-------- SOURCE DOCUMENT --------

5. ODT: How are your R&D processes, practices and technologies updated or altered to respond to market trends, clinical needs and/or different customer requirements?
Schultz: We’re investing in people, key infrastructure and resources that position us to effectively react to the avalanche of pent up demand across the marketplace to eliminate cost centers, convert traditional instruments and surgical kits, where practical, to single use and modify or scrap business models that no longer scale. Serving as a collaborative partner with our OEM customers brings innovative solutions to them that can be translated into new customers in new markets and also sustained margins at home.
Ho: When seeking FDA (U.S. Food and Drug Administration) approval, companies must undergo either the 510(k) or PMA (premarket application) process. They need to have design controls. Since we’re not a device company, we’re technically not required to have design controls, but that doesn’t mean we don’t provide the documentation required. Our internal integrated product development process (IPDP) mimics the different phases in design control. We have two feasibility phases that drive design freeze, after which we conduct process optimization qualification, followed by process qualification. Our IPDP gives us a high confidence that we’re reducing risk and ensuring consistency.
The Lean process also helps us reduce ultimate product cost for our customers. When the customer needs to submit their product for regulatory approval, we can provide them with the validated statistical data required, while also helping them build the product’s design history file and ensuring traceability.
Bayer: We completely revamped our product development process last year to leverage everything we’ve learned since we opened our doors nine years ago. A key feature of the updated process is the integration of design transfer (DT) activities throughout the entire project. Rather than leave DT to the very end, we’ve pushed DT activities as far upstream in the process as possible. As an example, we start selecting materials and manufacturing processes in the concept phase, so that our concepts move quickly towards manufacturability and cost effectiveness. The integration of DT activities throughout the project provides the client with a smooth, quick and cost effective transfer of the product into manufacturing. Our approach minimizes the costly delays and surprises that often occur when DT is left to the very end of the project. We’ve also added a custom-built test cell for evaluating cutting instruments and screws. This new test cell allows us to provide quantitative information to the client on cutting instrument performance in terms of speed and efficiency. The cell also allows us to perform ASTM F543 (Standard Specification and Test Methods for Metallic Medical Bone Screws) screw testing, either on an investigational basis or for formal verification testing.

-------- PROVIDED DATA --------

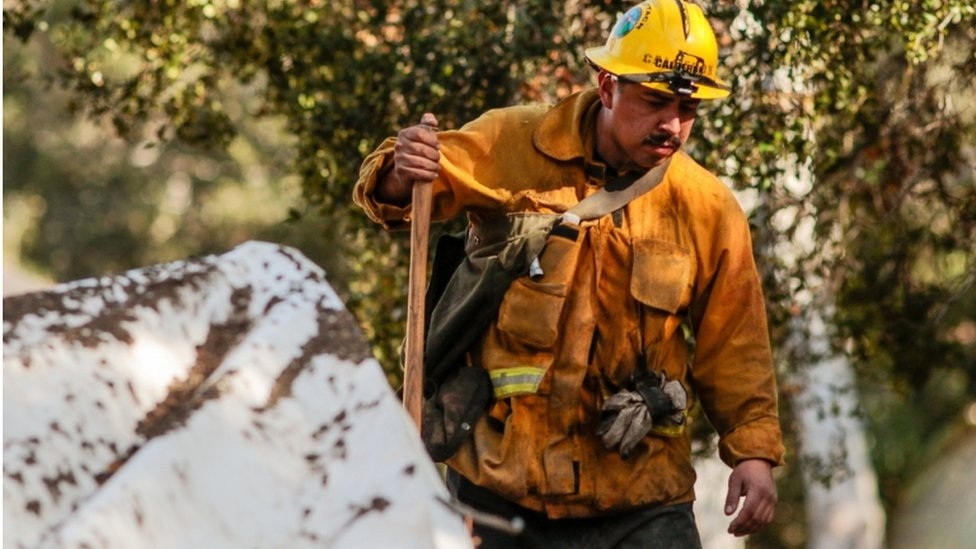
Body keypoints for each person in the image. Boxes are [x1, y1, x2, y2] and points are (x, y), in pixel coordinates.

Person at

--------

WHAT YOU WILL DO:
Write the next part of the interview about updating medical device R&D processes, starting right after its final sentence.

WRITTEN ANSWER:
Gall: We have not altered our core processes and practices very much in response to clinical needs. However, the constant push for lower-cost devices has required us to consider out-of-the-box, cost-effective manufacturing that still provides high-quality products. We often employ injection molding to manufacture our implants and instrument parts as a means to help alleviate costs.
Carroll: All processes are updated from time to time to keep pace with the changing regulatory environment. Since some trends require different levels of scrutiny by regulatory bodies, specifically those related to an increase in clinical assessment, requirements for new products and product development must focus on a smaller number of projects. Many novel technologies require the industry to develop new assessment methodologies and propose these to regulatory bodies much sooner in the R&D process than done in the past.